The library is built on top of easyXDM for Cross Domain Messaging, and facilitates interaction via modal dialogs or via popups.
The code and the readme should be sufficient to explain how things fit together (it's really not too complicated once you abstract away things like the XDM).
About the embedding itself; you can do this directly, but most services use a 'bootstrapping' script that can easily be updated to point to the real files - this small file could be served with a cache pragma that would ensure that it was not cached for too long, while the injected files could be served as long living files.
This way you only incur the overhead of re-downloading the bootstrapper instead of the entire set of scripts.
Best practice is to put as little code as possible into your code snippet, so you don't ever have to ask the users to update their code. For instance:
<script type="text/javascript" src="http://your.site.com/somecode.js"></script>
Works fine if the author will embed it inside their page. Otherwise, if you need a bookmarklet, you can use this code to load your script on any page:
javascript:(function(){
var e=document.createElement('script');
e.setAttribute('language','javascript');
e.setAttribute('src','http://your.site.com/somecode.js');
document.head.appendChild(e);
})();
Now all your code will live at the above referenced URI, and whenever their page is loaded, a fresh copy of your code will be downloaded and executed. (not taking caching settings into account)
From that script, just make sure that you don't clobber namespaces, and check if a library exists before loading another. Use the safe jQuery object instead of $ if you are using that. And if you want to load more external content (like jQuery, UI stuff, etc.) use the onload handler to detect when they are fully loaded. For example:
function jsLoad(loc, callback){
var e=document.createElement('script');
e.setAttribute('language','javascript');
e.setAttribute('src',loc);
if (callback) e.onload = callback;
document.head.appendChild(e);
}
Then you can simply call this function to load any js file, and execute a callback function.
jsLoad('http://link.to/some.js', function(){
// do some stuff
});
Now, a tricky way to communicate with your domain to retrieve data is to use javascript as the transport. For instance:
jsLoad('http://link.to/someother.js?data=xy&callback=getSome', function(){
var yourData = getSome();
});
Your server will have to dynamically process that route, and return some javascript that has a "getSome" function that does what you want it to. For instance:
function getSome(){
return {'some':'data','more':'data'};
}
That will pretty effectively allow you to communicate with your server and process data from anywhere your server can get it.

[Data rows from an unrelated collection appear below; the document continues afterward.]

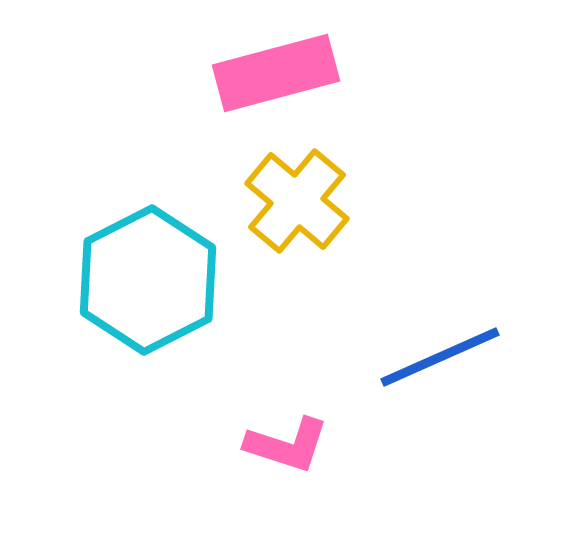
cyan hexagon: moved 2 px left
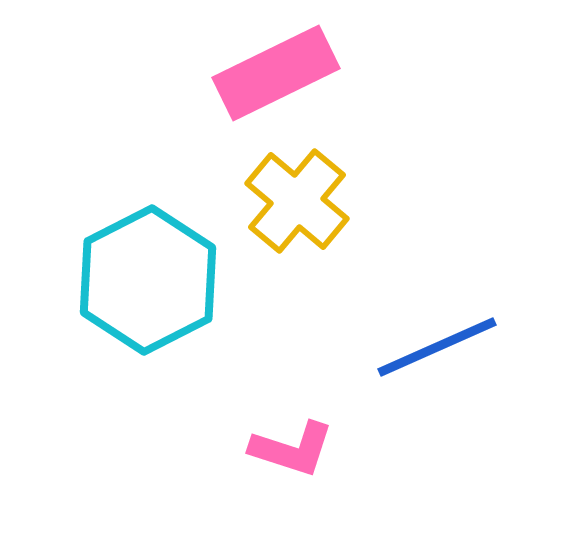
pink rectangle: rotated 11 degrees counterclockwise
blue line: moved 3 px left, 10 px up
pink L-shape: moved 5 px right, 4 px down
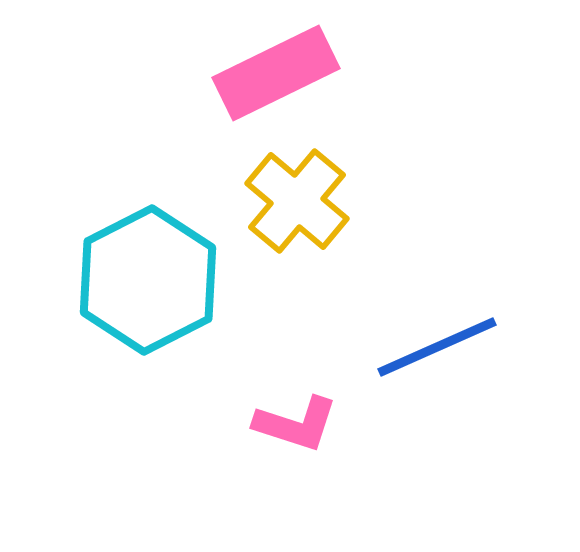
pink L-shape: moved 4 px right, 25 px up
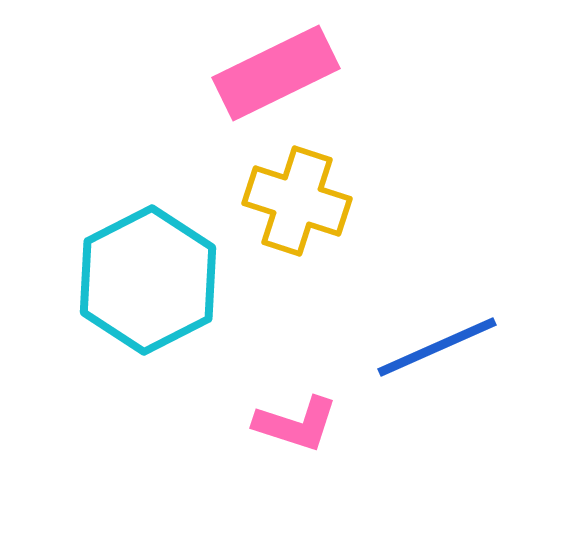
yellow cross: rotated 22 degrees counterclockwise
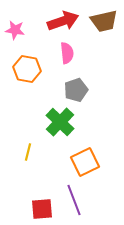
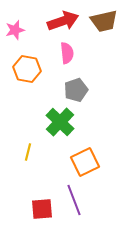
pink star: rotated 24 degrees counterclockwise
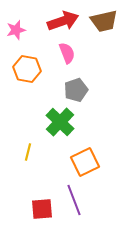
pink star: moved 1 px right
pink semicircle: rotated 15 degrees counterclockwise
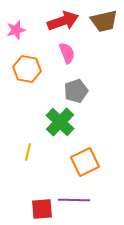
gray pentagon: moved 1 px down
purple line: rotated 68 degrees counterclockwise
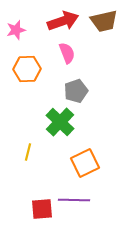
orange hexagon: rotated 12 degrees counterclockwise
orange square: moved 1 px down
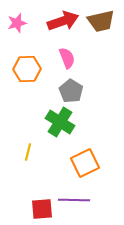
brown trapezoid: moved 3 px left
pink star: moved 1 px right, 7 px up
pink semicircle: moved 5 px down
gray pentagon: moved 5 px left; rotated 20 degrees counterclockwise
green cross: rotated 12 degrees counterclockwise
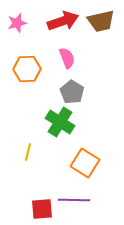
gray pentagon: moved 1 px right, 1 px down
orange square: rotated 32 degrees counterclockwise
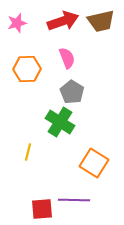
orange square: moved 9 px right
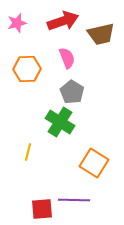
brown trapezoid: moved 13 px down
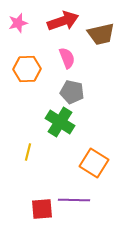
pink star: moved 1 px right
gray pentagon: rotated 20 degrees counterclockwise
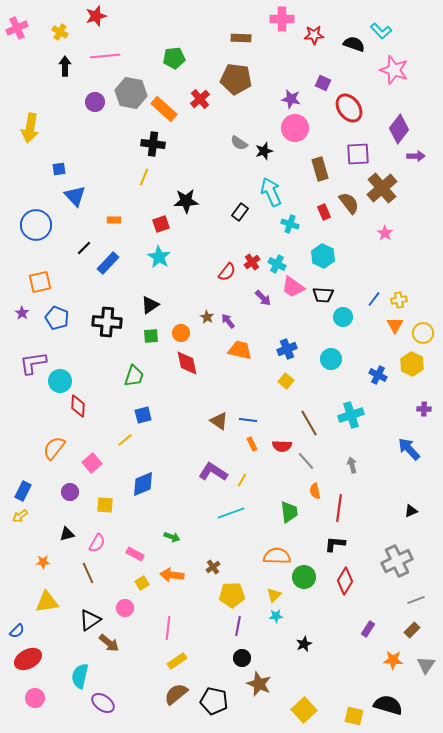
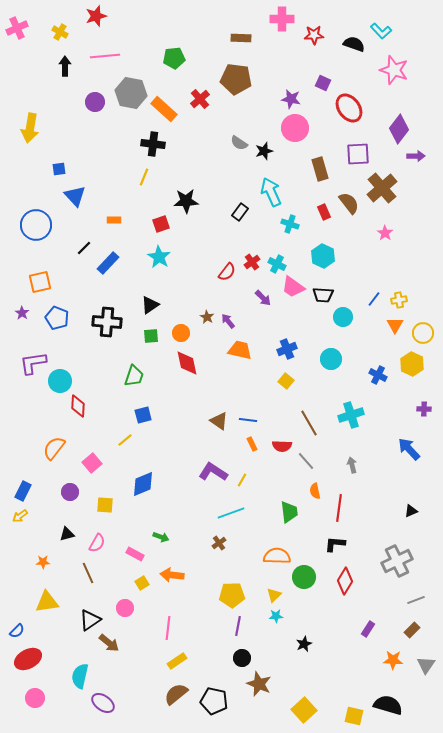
green arrow at (172, 537): moved 11 px left
brown cross at (213, 567): moved 6 px right, 24 px up
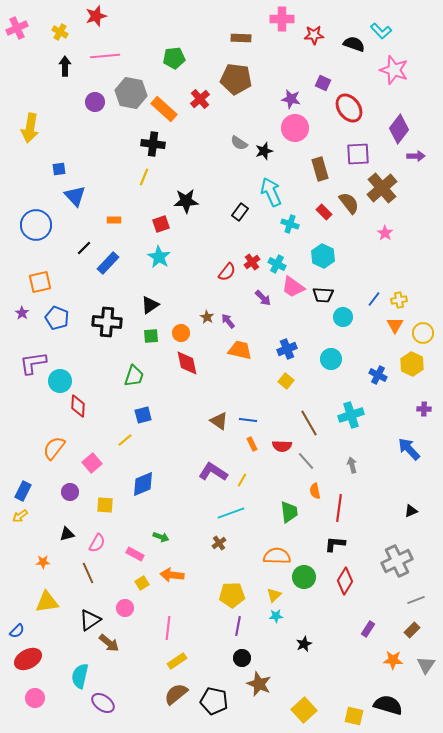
red rectangle at (324, 212): rotated 21 degrees counterclockwise
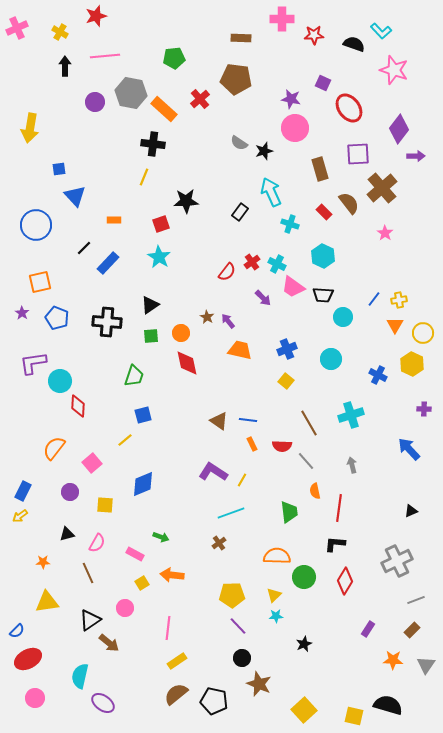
purple line at (238, 626): rotated 54 degrees counterclockwise
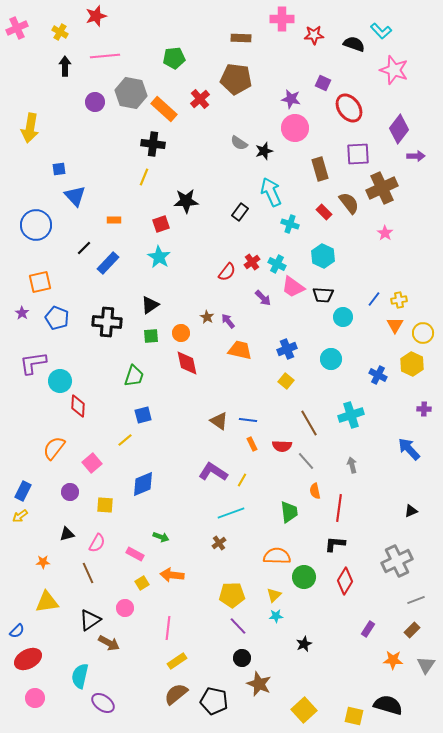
brown cross at (382, 188): rotated 16 degrees clockwise
brown arrow at (109, 643): rotated 10 degrees counterclockwise
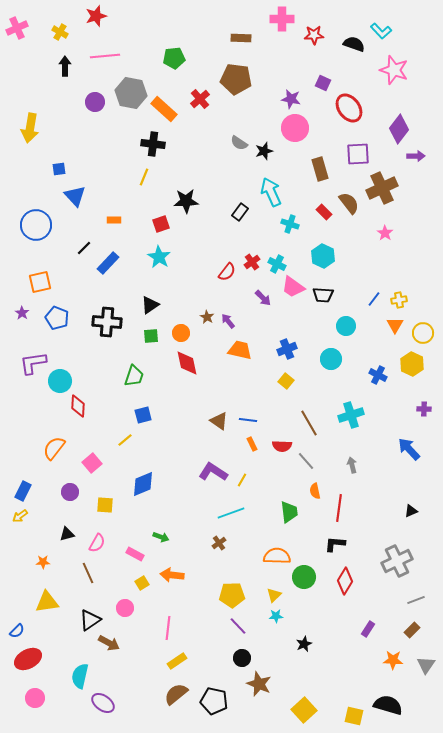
cyan circle at (343, 317): moved 3 px right, 9 px down
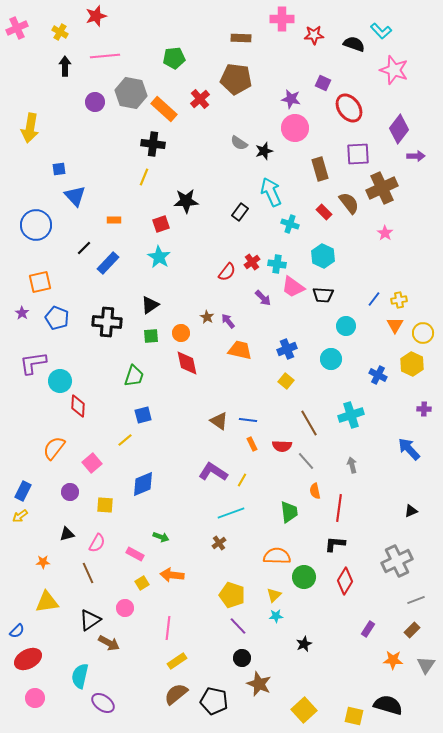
cyan cross at (277, 264): rotated 18 degrees counterclockwise
yellow pentagon at (232, 595): rotated 20 degrees clockwise
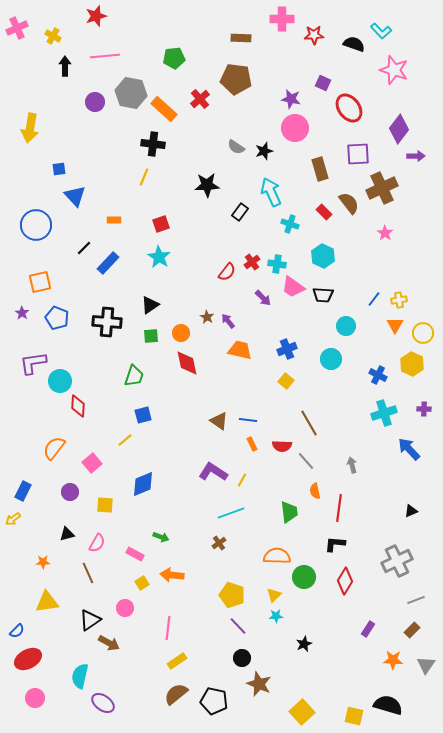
yellow cross at (60, 32): moved 7 px left, 4 px down
gray semicircle at (239, 143): moved 3 px left, 4 px down
black star at (186, 201): moved 21 px right, 16 px up
cyan cross at (351, 415): moved 33 px right, 2 px up
yellow arrow at (20, 516): moved 7 px left, 3 px down
yellow square at (304, 710): moved 2 px left, 2 px down
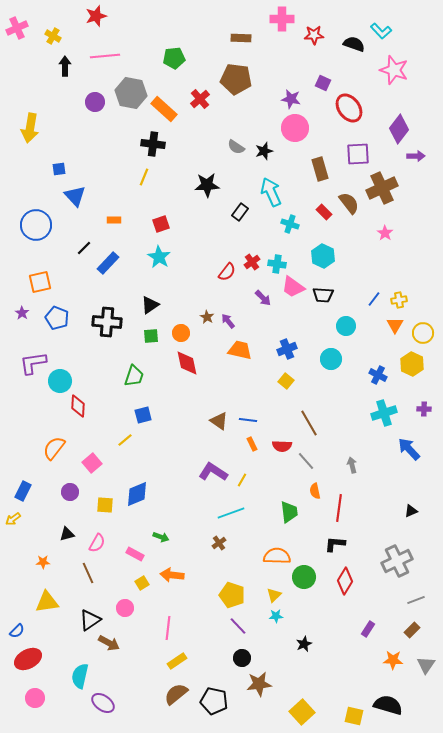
blue diamond at (143, 484): moved 6 px left, 10 px down
brown star at (259, 684): rotated 30 degrees counterclockwise
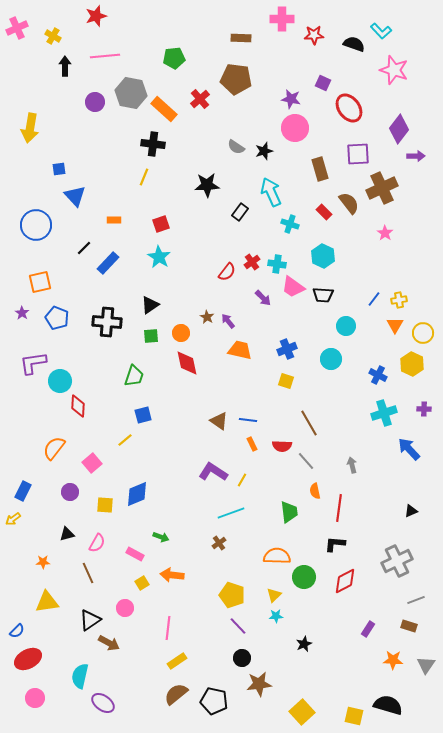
yellow square at (286, 381): rotated 21 degrees counterclockwise
red diamond at (345, 581): rotated 32 degrees clockwise
brown rectangle at (412, 630): moved 3 px left, 4 px up; rotated 63 degrees clockwise
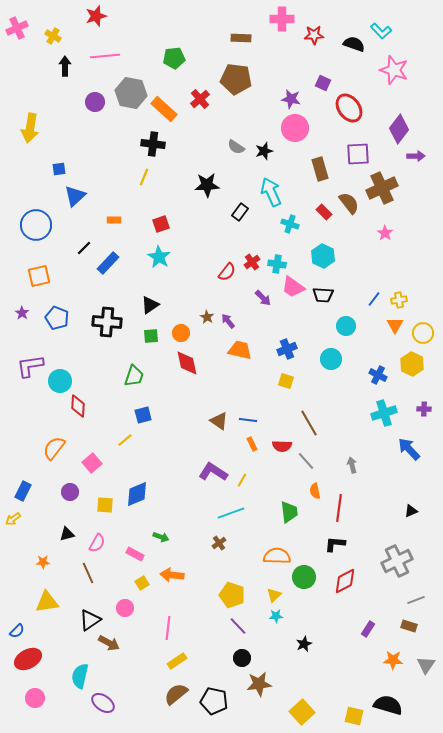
blue triangle at (75, 196): rotated 30 degrees clockwise
orange square at (40, 282): moved 1 px left, 6 px up
purple L-shape at (33, 363): moved 3 px left, 3 px down
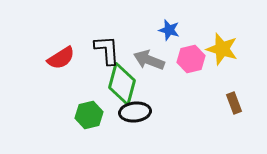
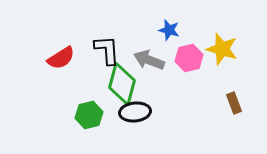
pink hexagon: moved 2 px left, 1 px up
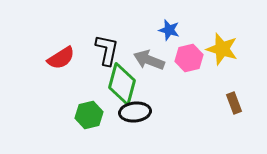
black L-shape: rotated 16 degrees clockwise
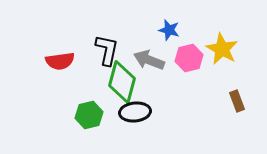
yellow star: rotated 12 degrees clockwise
red semicircle: moved 1 px left, 3 px down; rotated 24 degrees clockwise
green diamond: moved 2 px up
brown rectangle: moved 3 px right, 2 px up
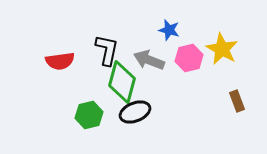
black ellipse: rotated 16 degrees counterclockwise
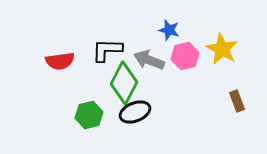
black L-shape: rotated 100 degrees counterclockwise
pink hexagon: moved 4 px left, 2 px up
green diamond: moved 2 px right, 1 px down; rotated 12 degrees clockwise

You can serve a dynamically generated (use for example PHP or Ruby on Rails) to generate this file on each request) JS file from your server that is imported from the customers web site like this:
<script type="text/javascript" src="//www.yourserver.com/dynamic.js"></script>
Then you need to provide a way for your customer to decide what they want the modal/popup to contain (e.g. text, graphics, links etc.). Either you create a simple CMS or you do it manually for each customer.
Your server can see where each request for the JS file is coming from and provide different JS code based on that. The JS code can for example insert HTML code into your customers web site that creates a bar at the top with some text and a link.
If you want to access your customers visitors info you probably need to either read it from the HTML code, make your customers provide the information you want in a specific way or figure out a different way to access it from each customers web server.